2010 Create the Future Design Contest Sustainable Technologies Category Winner
- Created on Monday, 01 November 2010
(Winner of an HP Workstation)
Sustainable, Durable Bridges of the Future
Talacre, Wales, United Kingdom
Alight, pre-stressed, segmented-arch (LPSA) bridge-building system uses a kit of compact parts that can be manufactured and transported, resulting in cost, energy, and capital investment savings. In addition to providing an alternative to heavier energy-consuming bridge materials like concrete and steel, the framework’s design flexibility helps to withstand natural disasters like earthquakes.
A typical structure consists of nodal connectors, or clusters, of thin-wall pipe sockets. Connecting these nodes are longitudinal members, or small-diameter timber (SDT) posts. SDT ends then slide-fit into nodal sockets, and a tensioning system compresses the assembly into a rigid, load-bearing structure. The posts, made from the decay-resistant black locust (robinia pseudoacacia) hardwood species, provide two to three times the compressive strength of concrete, according to the inventor.

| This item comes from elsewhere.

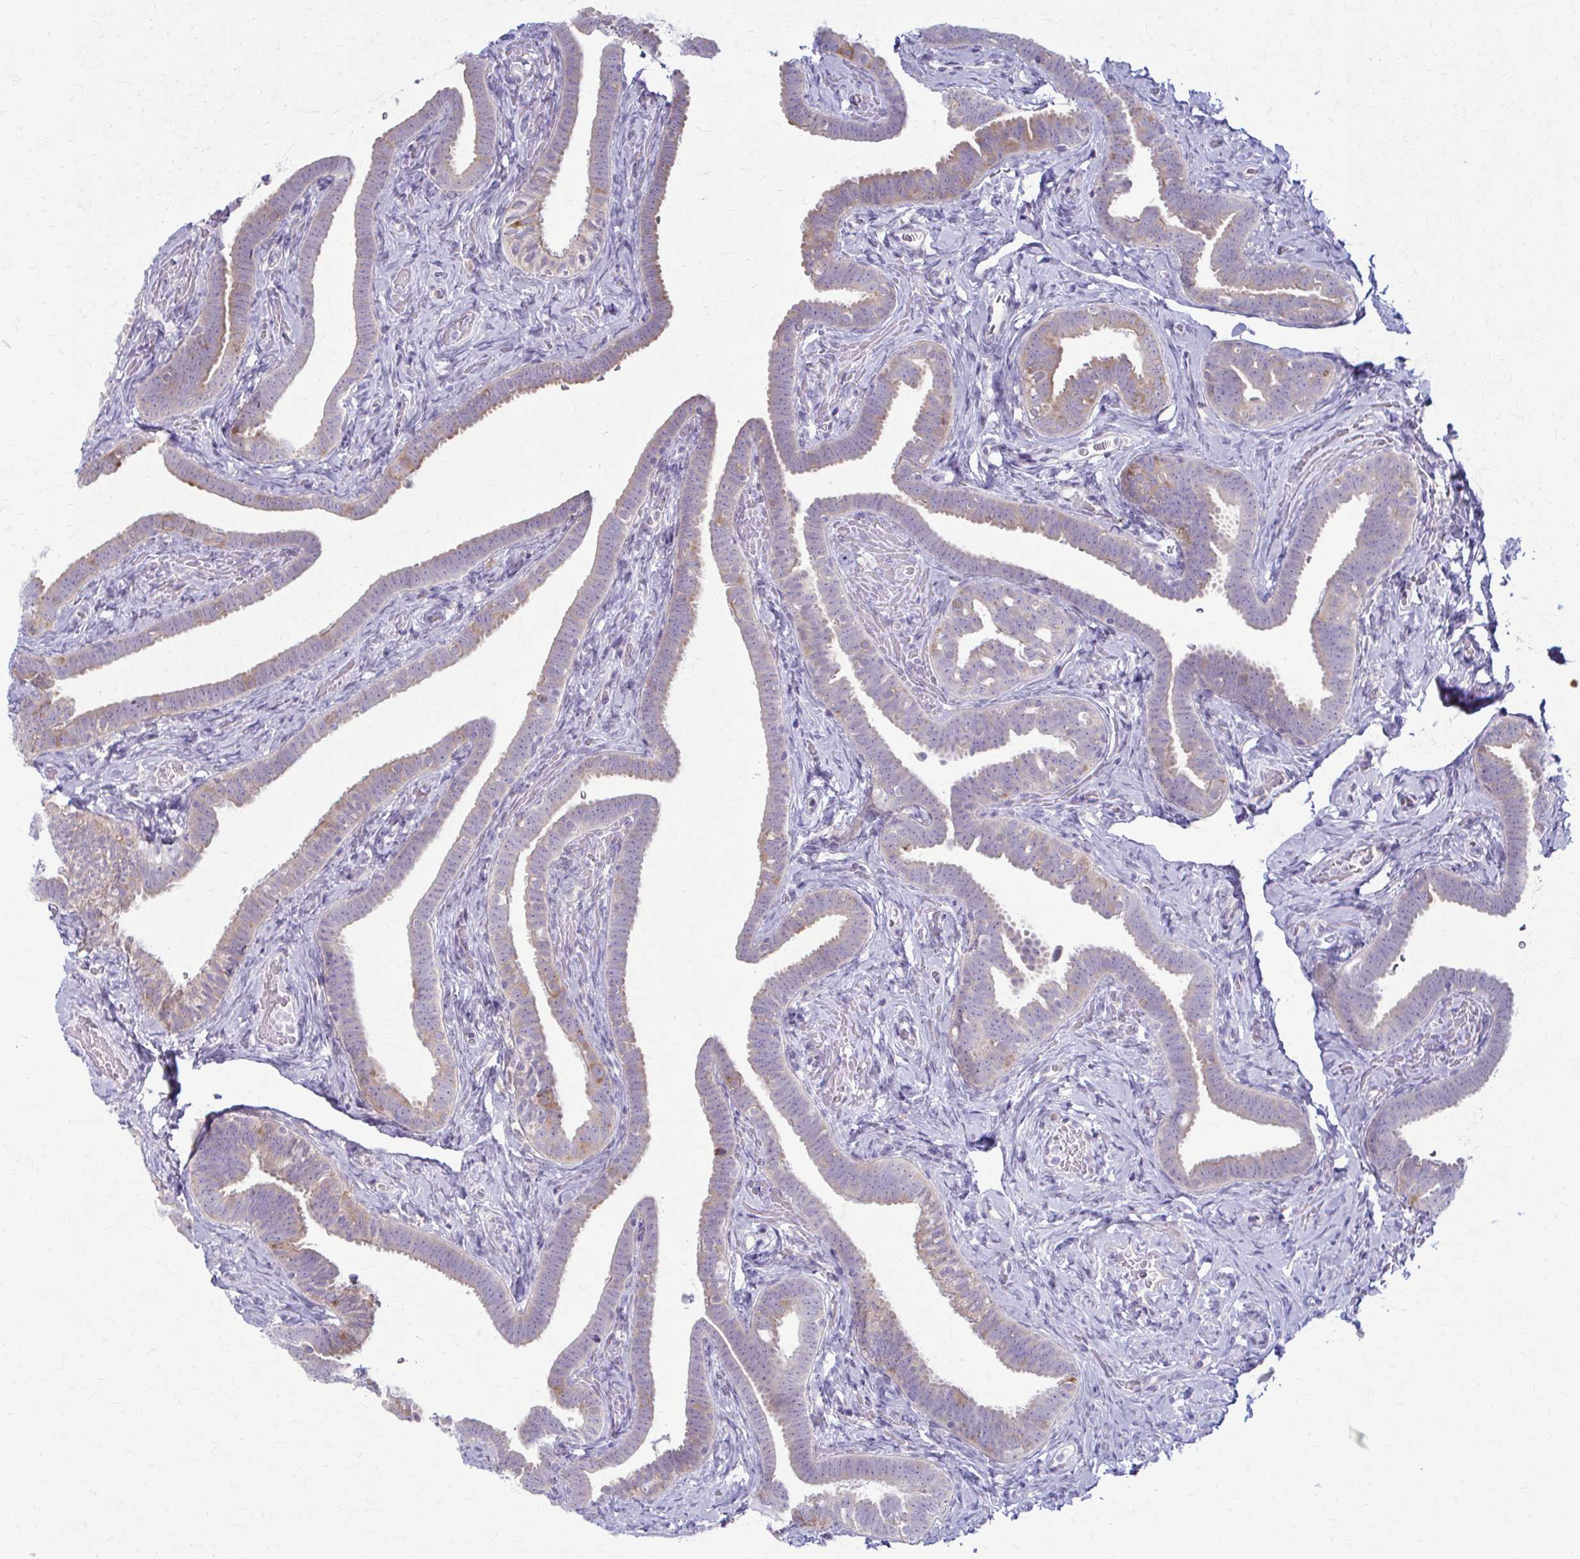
{"staining": {"intensity": "weak", "quantity": "25%-75%", "location": "cytoplasmic/membranous"}, "tissue": "fallopian tube", "cell_type": "Glandular cells", "image_type": "normal", "snomed": [{"axis": "morphology", "description": "Normal tissue, NOS"}, {"axis": "topography", "description": "Fallopian tube"}], "caption": "Glandular cells reveal weak cytoplasmic/membranous staining in approximately 25%-75% of cells in benign fallopian tube. The staining was performed using DAB (3,3'-diaminobenzidine), with brown indicating positive protein expression. Nuclei are stained blue with hematoxylin.", "gene": "PRKRA", "patient": {"sex": "female", "age": 69}}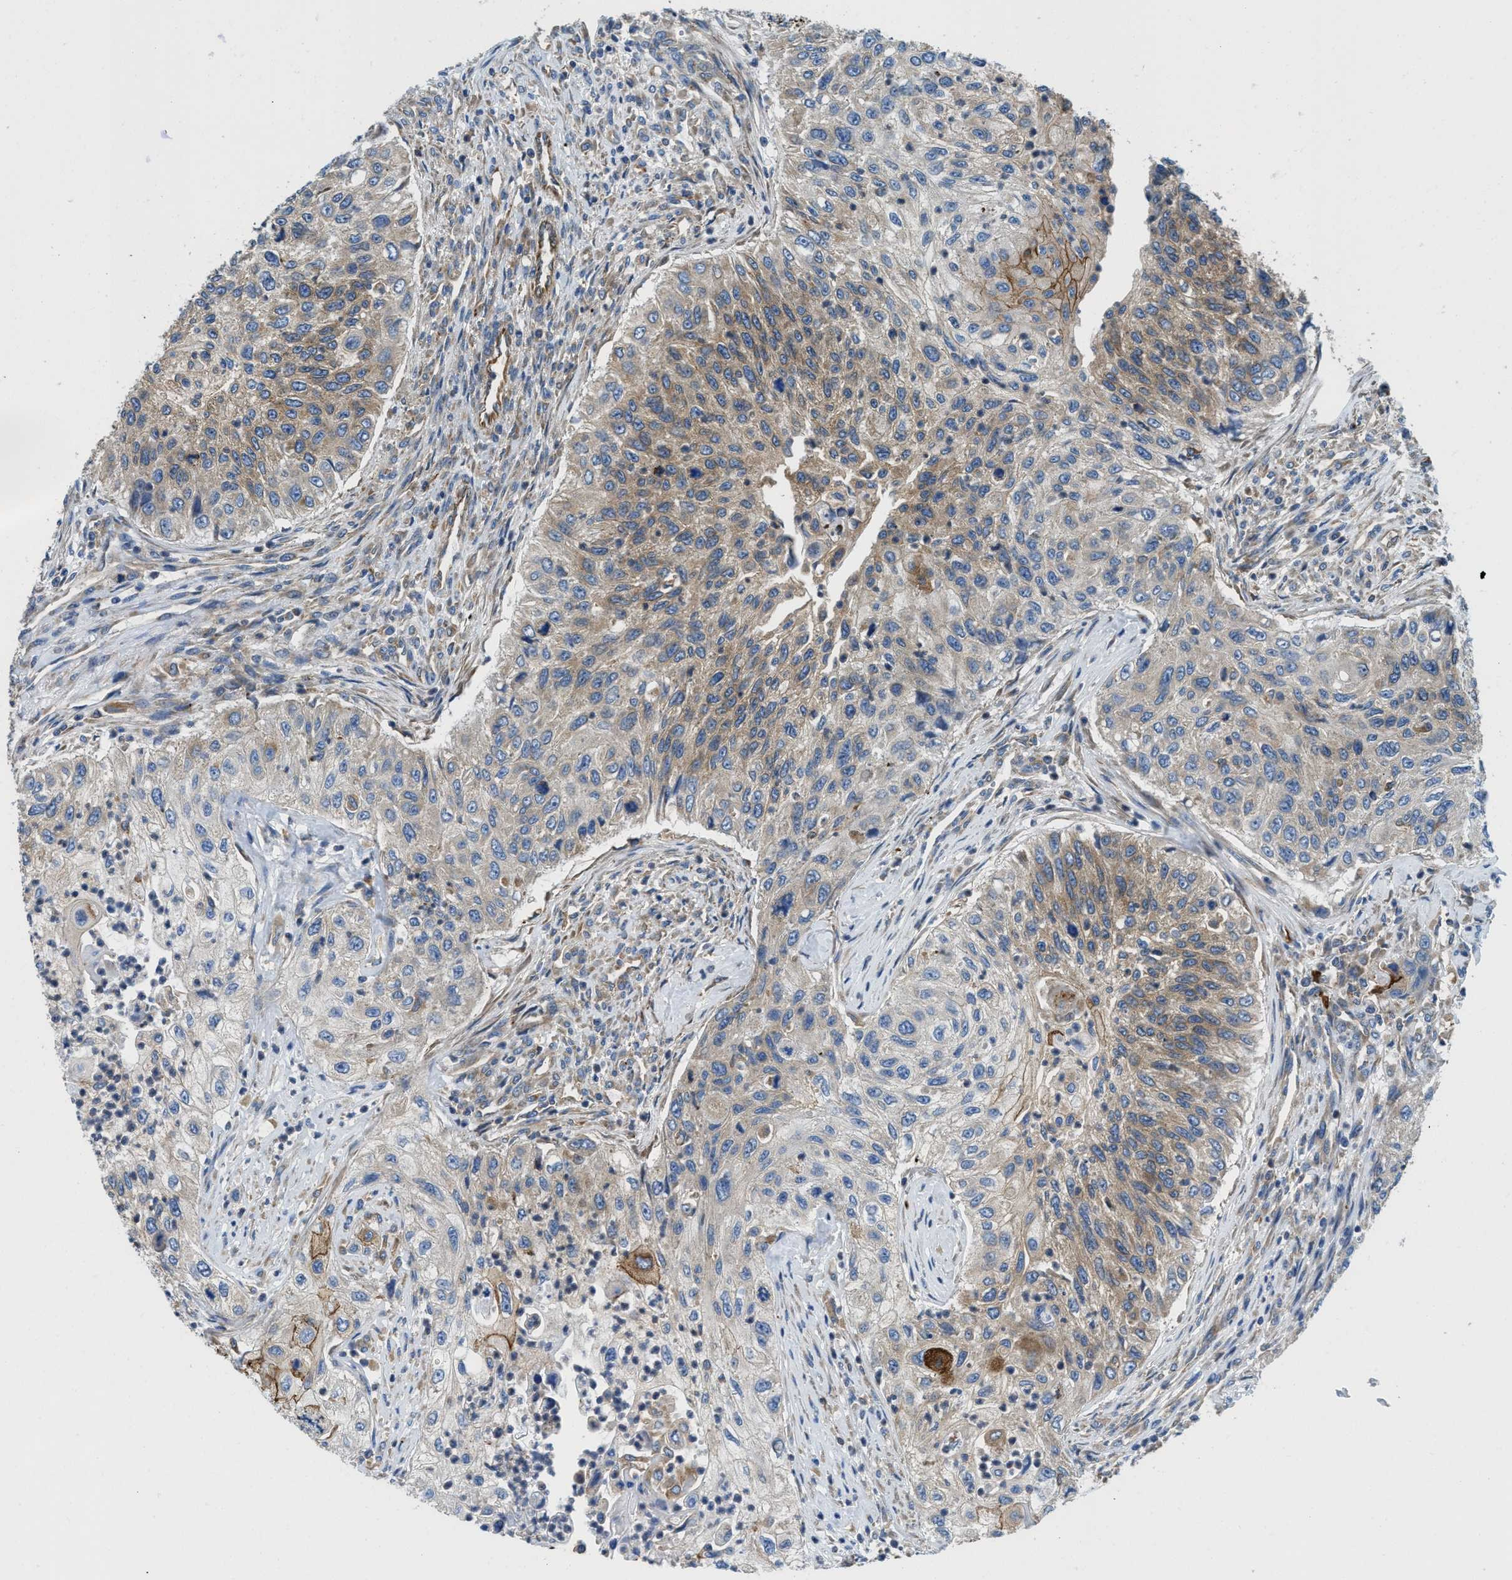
{"staining": {"intensity": "weak", "quantity": "25%-75%", "location": "cytoplasmic/membranous"}, "tissue": "urothelial cancer", "cell_type": "Tumor cells", "image_type": "cancer", "snomed": [{"axis": "morphology", "description": "Urothelial carcinoma, High grade"}, {"axis": "topography", "description": "Urinary bladder"}], "caption": "The histopathology image reveals immunohistochemical staining of urothelial cancer. There is weak cytoplasmic/membranous expression is seen in approximately 25%-75% of tumor cells.", "gene": "HSD17B12", "patient": {"sex": "female", "age": 60}}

“[Winning the category] gives exposure to our mission. SustainableScience.org Inc. is a non-profit engineering R&D charity, run on behalf of humanity by unpaid volunteers. Its end products, through engineering science, seek to transform sustainability into a tool of development. We see our role as providing both the technology and the dynamics for public/private sector alliances to generate wealth and empower communities.”
– Ibrahim Al Khattat, Inventor
By virtue of the connection mechanism, LPSA bridges dissipate distortion energy, offering a sustainable option for regions prone to earthquakes, hurricanes, and floods. The technology has won several R&D grants in the United Kingdom and the United States.
CCFL as Alternative to CFL and LED
As an alternative to LED technology, A Versa Lighting (AVL) developed Green Star-compliant light fixtures based on Cold Cathode Fluorescent Lamp (CCFL) devices. The CCFL design restricts light dissipation as the adjacent coils obstruct the light of each other, reducing emission efficiency. The replaceable light engine reuses the driving circuitry. Optically optimized components and microprocessor supervisory capabilities enable dimming, remote control, and integration functions into smart energy management systems. The light engines exhibit comparable efficiency profiles with alternative power sources, such as batteries charged from solar, wind, and water power sources.
For more information, visit www.techbriefs.com/ctf_ccfl.
AirWatt Air-Driven Power
Los Alamos, NM
Whereas solar-powered machinery only works during sunlight hours, the AirWatt power plant can run close to 24 hours per day in some locations. AirWatt plants use atmospheric air as their heat source and evaporating water as their heat sink. The warm air is used to boil a refrigerant, which turns a turbine, and the water evaporation then condenses the refrigerant. The AirWatt air is cooled further in a heat exchanger, and then it flows to surfaces in the condenser where water films flow downward. Since the air has been cooled considerably, it becomes quite cold as it evaporates water on the condenser surfaces. After the cold air leaves the condenser, it flows back through the heat exchanger to provide cooling for the incoming air.